» WHAT THE EXERCISE ASKS: Copy every line of text in the material below, keeping each one word for word and in the same order. Leave the pictures out of your answer.

*** Begin section ***

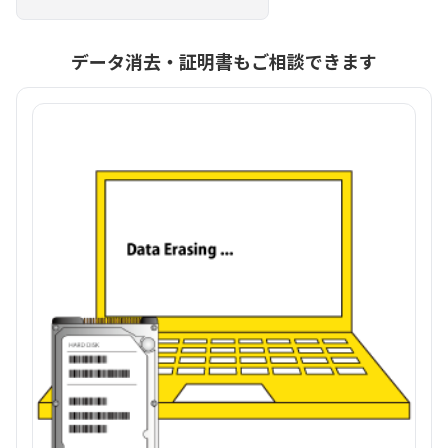
データ消去・証明書もご相談できます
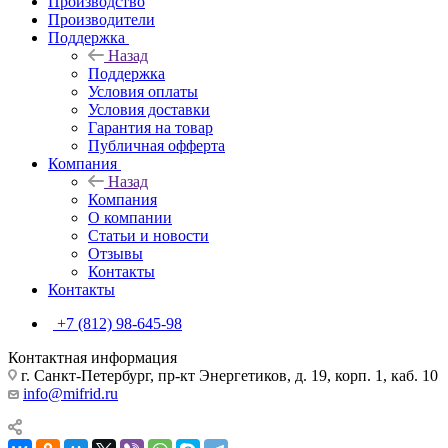
Производство
Производители
Поддержка
Назад
Поддержка
Условия оплаты
Условия доставки
Гарантия на товар
Публичная офферта
Компания
Назад
Компания
О компании
Статьи и новости
Отзывы
Контакты
Контакты
+7 (812) 98-645-98
Контактная информация
г. Санкт-Петербург, пр-кт Энергетиков, д. 19, корп. 1, каб. 10
info@mifrid.ru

*** End section ***

» OUTPUT OF THE EXERCISE:
データ消去・証明書もご相談できます
Производство
Производители
Поддержка
Назад
Поддержка
Условия оплаты
Условия доставки
Гарантия на товар
Публичная офферта
Компания
Назад
Компания
О компании
Статьи и новости
Отзывы
Контакты
Контакты
+7 (812) 98-645-98
Контактная информация
г. Санкт-Петербург, пр-кт Энергетиков, д. 19, корп. 1, каб. 10
info@mifrid.ru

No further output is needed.